* [EXERCISE]
In the listing below, locate the lines that hold the string "ankle". Copy those lines.

• • •

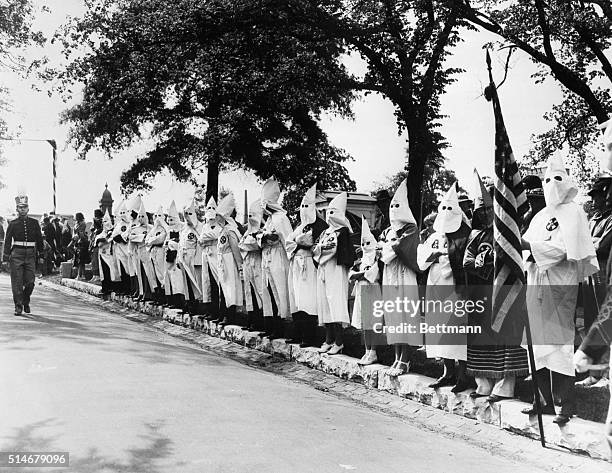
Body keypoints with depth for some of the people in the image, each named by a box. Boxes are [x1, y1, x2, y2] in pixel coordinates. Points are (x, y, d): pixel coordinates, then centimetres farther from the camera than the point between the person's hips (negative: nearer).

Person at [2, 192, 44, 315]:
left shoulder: (34, 223, 9)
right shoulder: (13, 224, 4)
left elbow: (39, 240, 13)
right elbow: (7, 241, 1)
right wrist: (6, 256, -6)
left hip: (30, 254, 1)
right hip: (16, 254, -1)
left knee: (30, 282, -1)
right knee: (17, 282, -3)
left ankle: (26, 302, 24)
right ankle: (18, 306, 3)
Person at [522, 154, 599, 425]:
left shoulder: (573, 212, 0)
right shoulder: (540, 216, 19)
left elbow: (561, 249, -13)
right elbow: (526, 245, 16)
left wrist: (528, 245, -19)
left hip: (561, 284, -6)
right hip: (536, 283, 6)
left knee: (559, 343, -7)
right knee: (538, 342, 6)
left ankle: (566, 406, -3)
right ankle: (545, 400, 14)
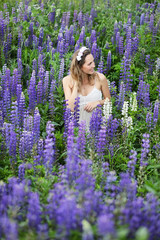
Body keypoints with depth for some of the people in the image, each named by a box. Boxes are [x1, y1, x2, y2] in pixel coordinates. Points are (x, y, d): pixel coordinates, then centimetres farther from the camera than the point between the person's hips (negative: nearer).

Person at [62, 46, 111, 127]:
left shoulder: (100, 78, -2)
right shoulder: (67, 80, -2)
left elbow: (108, 100, 13)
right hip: (77, 123, 0)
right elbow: (70, 108, -11)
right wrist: (76, 84, -10)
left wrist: (98, 102, -8)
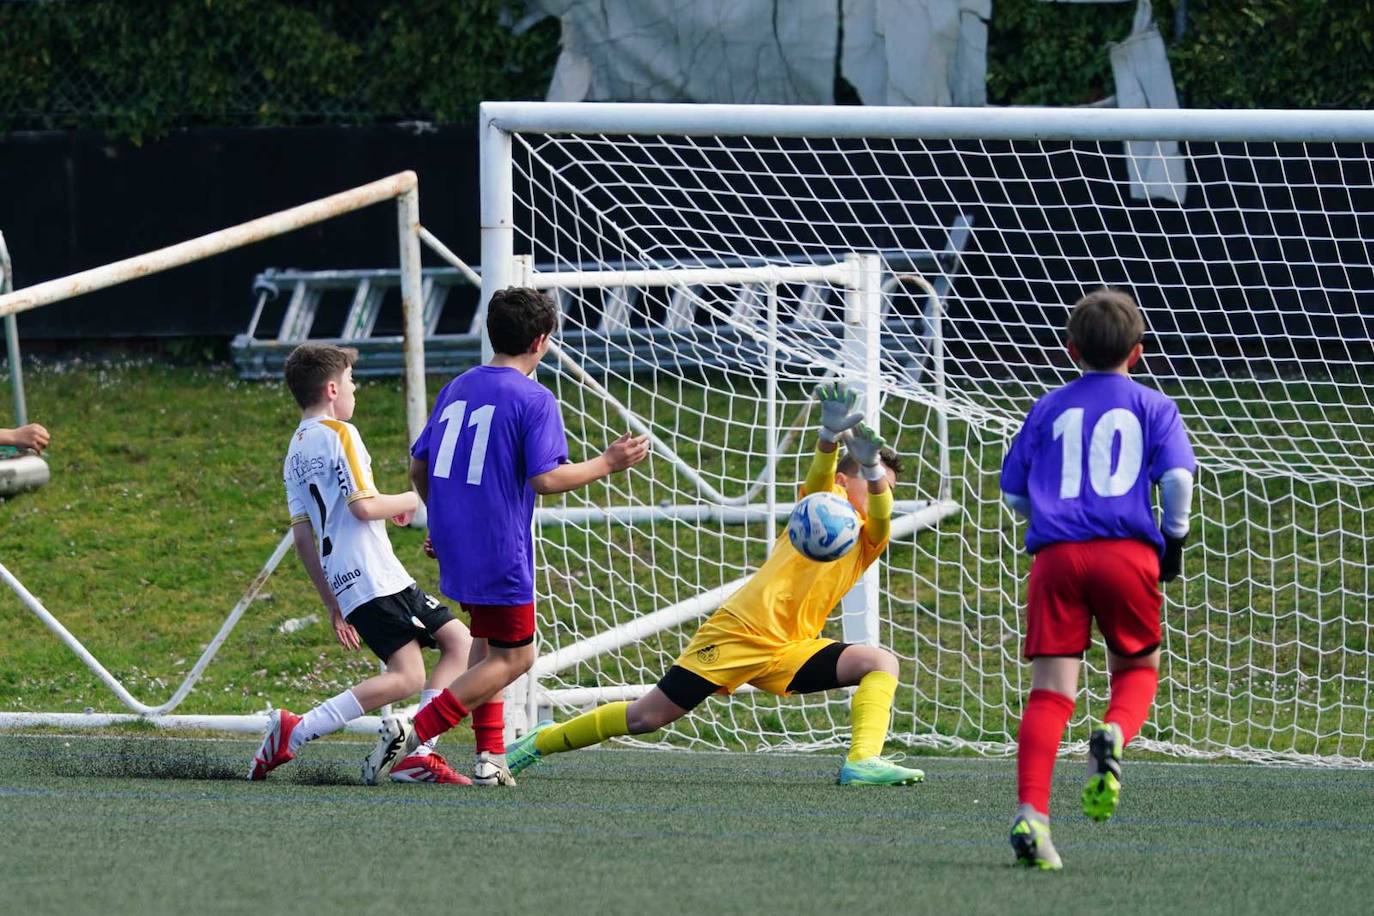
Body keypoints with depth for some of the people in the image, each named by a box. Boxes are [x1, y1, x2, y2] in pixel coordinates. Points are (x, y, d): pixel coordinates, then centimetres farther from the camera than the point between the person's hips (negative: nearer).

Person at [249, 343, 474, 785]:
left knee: (459, 641, 9)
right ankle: (295, 732, -21)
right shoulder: (339, 434, -6)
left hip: (343, 582, 9)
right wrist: (409, 501, 3)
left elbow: (302, 536, 19)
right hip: (373, 578, -9)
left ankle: (420, 753, -1)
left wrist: (332, 604, 22)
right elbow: (363, 505, -17)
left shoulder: (296, 450, 20)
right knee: (407, 676, -17)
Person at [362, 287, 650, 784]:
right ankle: (414, 732, -12)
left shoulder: (458, 388, 11)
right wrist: (607, 463, -8)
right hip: (499, 552, -8)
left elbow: (419, 466, 15)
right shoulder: (535, 400, -11)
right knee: (513, 657, 1)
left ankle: (490, 756, 16)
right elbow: (546, 478, -19)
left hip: (453, 544, 8)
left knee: (488, 642, 22)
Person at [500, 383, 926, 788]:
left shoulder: (869, 543, 11)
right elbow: (821, 475, -20)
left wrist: (873, 469, -35)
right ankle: (544, 741, 17)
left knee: (881, 663, -14)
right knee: (647, 716, -3)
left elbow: (881, 513, -12)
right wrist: (831, 435, -43)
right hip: (739, 633, -5)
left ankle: (863, 763, -29)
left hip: (791, 652, 5)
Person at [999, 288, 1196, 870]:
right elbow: (1177, 477, -2)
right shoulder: (1152, 406, 12)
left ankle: (1031, 812, -18)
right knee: (1138, 666, 18)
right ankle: (1114, 736, -16)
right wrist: (1175, 537, 13)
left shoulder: (1050, 408, 18)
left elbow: (1013, 493, 18)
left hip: (1056, 555, 1)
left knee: (1050, 689, -3)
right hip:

• • •

* [EXERCISE RESPONSE]
left ankle: (26, 302, 24)
right ankle: (18, 306, 3)
left ankle: (566, 406, -3)
right ankle: (545, 400, 14)
right ankle: (295, 732, -21)
left ankle: (420, 753, -1)
right ankle: (414, 732, -12)
left ankle: (490, 756, 16)
right ankle: (544, 741, 17)
left ankle: (863, 763, -29)
left ankle: (1031, 812, -18)
right ankle: (1114, 736, -16)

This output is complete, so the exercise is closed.